Items from a data source:
:::
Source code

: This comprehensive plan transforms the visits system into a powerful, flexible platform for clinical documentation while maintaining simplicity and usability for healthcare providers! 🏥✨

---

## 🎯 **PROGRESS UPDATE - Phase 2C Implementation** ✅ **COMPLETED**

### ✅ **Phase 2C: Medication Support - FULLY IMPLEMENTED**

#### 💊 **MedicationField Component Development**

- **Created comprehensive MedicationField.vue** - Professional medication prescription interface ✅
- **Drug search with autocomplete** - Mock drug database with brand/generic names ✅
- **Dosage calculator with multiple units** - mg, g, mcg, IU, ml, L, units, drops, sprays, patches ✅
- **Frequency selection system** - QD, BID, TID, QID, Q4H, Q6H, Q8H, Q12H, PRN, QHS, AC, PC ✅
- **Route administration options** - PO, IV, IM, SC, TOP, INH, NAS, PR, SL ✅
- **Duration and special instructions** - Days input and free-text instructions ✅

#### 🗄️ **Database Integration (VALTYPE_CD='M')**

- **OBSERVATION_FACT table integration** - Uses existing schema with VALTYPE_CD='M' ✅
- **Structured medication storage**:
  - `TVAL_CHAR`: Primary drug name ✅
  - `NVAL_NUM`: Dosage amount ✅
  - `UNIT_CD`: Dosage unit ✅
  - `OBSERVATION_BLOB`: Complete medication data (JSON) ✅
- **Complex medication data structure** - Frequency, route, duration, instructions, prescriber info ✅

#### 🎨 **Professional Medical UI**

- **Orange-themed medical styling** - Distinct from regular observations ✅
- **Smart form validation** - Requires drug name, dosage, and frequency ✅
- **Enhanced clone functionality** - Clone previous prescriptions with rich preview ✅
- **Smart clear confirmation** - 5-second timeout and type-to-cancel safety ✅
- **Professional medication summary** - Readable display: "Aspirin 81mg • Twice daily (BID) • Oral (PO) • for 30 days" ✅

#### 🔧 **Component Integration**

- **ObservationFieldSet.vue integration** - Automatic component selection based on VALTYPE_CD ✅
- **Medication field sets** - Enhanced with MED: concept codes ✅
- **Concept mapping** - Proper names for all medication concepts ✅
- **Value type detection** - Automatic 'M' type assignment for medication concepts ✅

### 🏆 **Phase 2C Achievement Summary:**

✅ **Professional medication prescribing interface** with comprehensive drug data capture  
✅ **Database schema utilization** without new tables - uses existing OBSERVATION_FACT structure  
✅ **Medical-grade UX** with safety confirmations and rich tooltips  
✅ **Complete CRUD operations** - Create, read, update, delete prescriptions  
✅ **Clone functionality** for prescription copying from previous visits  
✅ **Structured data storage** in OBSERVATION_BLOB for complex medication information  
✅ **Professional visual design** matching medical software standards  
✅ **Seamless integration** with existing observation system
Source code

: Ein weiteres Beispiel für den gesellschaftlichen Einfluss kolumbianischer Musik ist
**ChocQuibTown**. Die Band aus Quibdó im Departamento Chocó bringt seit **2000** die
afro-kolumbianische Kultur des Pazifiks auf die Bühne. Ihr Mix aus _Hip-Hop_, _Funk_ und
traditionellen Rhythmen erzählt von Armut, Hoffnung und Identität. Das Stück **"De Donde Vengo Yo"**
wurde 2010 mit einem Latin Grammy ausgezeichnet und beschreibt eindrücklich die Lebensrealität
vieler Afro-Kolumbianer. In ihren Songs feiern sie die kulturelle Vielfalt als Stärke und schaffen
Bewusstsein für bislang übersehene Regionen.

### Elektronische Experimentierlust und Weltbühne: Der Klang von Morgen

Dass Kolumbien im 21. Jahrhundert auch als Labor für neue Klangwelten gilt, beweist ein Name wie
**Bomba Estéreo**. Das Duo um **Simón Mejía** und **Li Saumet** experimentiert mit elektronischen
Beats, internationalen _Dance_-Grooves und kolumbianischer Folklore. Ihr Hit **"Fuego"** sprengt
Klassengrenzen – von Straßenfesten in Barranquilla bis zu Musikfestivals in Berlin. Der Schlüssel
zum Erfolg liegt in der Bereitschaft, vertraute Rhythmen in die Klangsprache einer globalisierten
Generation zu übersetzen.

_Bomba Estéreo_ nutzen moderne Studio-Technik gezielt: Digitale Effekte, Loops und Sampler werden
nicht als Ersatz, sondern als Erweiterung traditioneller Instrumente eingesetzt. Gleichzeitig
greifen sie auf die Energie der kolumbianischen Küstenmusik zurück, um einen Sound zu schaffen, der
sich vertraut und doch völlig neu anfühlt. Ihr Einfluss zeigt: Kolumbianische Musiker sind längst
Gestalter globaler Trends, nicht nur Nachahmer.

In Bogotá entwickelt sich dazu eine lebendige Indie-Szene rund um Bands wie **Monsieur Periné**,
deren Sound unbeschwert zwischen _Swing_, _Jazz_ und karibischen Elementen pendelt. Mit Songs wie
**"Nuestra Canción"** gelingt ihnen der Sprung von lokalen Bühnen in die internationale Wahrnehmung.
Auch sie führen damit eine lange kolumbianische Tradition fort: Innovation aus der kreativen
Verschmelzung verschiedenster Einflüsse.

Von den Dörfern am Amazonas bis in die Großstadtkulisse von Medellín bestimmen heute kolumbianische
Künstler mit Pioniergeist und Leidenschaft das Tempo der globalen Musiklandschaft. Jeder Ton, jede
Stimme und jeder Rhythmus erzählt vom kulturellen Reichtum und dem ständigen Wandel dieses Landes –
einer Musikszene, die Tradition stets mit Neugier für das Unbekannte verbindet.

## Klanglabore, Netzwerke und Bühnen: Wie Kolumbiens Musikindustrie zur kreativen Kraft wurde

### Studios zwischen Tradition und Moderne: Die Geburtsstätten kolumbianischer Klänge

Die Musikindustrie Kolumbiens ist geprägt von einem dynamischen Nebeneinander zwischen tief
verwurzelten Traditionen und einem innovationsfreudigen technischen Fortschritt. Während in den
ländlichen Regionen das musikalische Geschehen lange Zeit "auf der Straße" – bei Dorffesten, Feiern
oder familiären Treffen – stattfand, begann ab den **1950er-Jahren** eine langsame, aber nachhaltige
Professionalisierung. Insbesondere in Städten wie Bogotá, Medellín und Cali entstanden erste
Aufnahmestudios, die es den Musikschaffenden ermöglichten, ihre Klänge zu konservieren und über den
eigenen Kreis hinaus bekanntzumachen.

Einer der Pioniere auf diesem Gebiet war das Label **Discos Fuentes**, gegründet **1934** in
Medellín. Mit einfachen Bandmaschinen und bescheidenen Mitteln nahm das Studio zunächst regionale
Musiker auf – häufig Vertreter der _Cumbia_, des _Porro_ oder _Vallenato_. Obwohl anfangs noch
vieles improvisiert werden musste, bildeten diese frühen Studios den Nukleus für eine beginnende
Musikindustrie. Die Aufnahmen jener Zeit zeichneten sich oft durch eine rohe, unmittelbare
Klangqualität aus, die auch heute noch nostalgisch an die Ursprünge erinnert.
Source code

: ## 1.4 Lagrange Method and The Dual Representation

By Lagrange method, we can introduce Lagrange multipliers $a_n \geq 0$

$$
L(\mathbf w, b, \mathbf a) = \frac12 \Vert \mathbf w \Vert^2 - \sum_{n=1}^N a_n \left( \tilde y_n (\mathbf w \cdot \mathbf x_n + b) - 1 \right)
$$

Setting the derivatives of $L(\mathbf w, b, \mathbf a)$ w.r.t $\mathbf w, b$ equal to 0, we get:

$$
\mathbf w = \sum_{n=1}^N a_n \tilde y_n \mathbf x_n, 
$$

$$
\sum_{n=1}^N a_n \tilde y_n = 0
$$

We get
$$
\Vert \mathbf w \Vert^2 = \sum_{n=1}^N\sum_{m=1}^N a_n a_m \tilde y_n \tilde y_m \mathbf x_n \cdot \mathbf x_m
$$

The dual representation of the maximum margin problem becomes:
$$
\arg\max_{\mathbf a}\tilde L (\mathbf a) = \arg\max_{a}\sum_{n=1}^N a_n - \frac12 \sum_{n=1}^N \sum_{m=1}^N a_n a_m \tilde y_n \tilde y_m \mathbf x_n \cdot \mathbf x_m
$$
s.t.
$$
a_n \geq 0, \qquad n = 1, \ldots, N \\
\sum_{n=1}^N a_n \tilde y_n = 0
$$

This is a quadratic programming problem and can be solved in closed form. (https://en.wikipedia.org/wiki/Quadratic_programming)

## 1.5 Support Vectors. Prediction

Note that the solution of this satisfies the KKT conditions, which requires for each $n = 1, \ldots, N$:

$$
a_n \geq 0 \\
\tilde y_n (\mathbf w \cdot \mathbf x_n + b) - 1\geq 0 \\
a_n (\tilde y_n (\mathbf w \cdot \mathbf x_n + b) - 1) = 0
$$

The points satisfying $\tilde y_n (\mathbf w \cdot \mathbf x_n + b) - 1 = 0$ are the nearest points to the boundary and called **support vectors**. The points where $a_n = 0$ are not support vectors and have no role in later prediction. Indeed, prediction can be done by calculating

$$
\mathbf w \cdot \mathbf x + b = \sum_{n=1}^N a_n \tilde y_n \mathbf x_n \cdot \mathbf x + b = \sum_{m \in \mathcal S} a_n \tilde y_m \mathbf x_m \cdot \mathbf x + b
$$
:::
-- Work instruction --
Return, unchanged, the run of lines above that opens with the line containing "- **Frequency selection" and closes with the line containing "- **Enhanced clone". Include both.

-- Response below --
- **Frequency selection system** - QD, BID, TID, QID, Q4H, Q6H, Q8H, Q12H, PRN, QHS, AC, PC ✅
- **Route administration options** - PO, IV, IM, SC, TOP, INH, NAS, PR, SL ✅
- **Duration and special instructions** - Days input and free-text instructions ✅

#### 🗄️ **Database Integration (VALTYPE_CD='M')**

- **OBSERVATION_FACT table integration** - Uses existing schema with VALTYPE_CD='M' ✅
- **Structured medication storage**:
  - `TVAL_CHAR`: Primary drug name ✅
  - `NVAL_NUM`: Dosage amount ✅
  - `UNIT_CD`: Dosage unit ✅
  - `OBSERVATION_BLOB`: Complete medication data (JSON) ✅
- **Complex medication data structure** - Frequency, route, duration, instructions, prescriber info ✅

#### 🎨 **Professional Medical UI**

- **Orange-themed medical styling** - Distinct from regular observations ✅
- **Smart form validation** - Requires drug name, dosage, and frequency ✅
- **Enhanced clone functionality** - Clone previous prescriptions with rich preview ✅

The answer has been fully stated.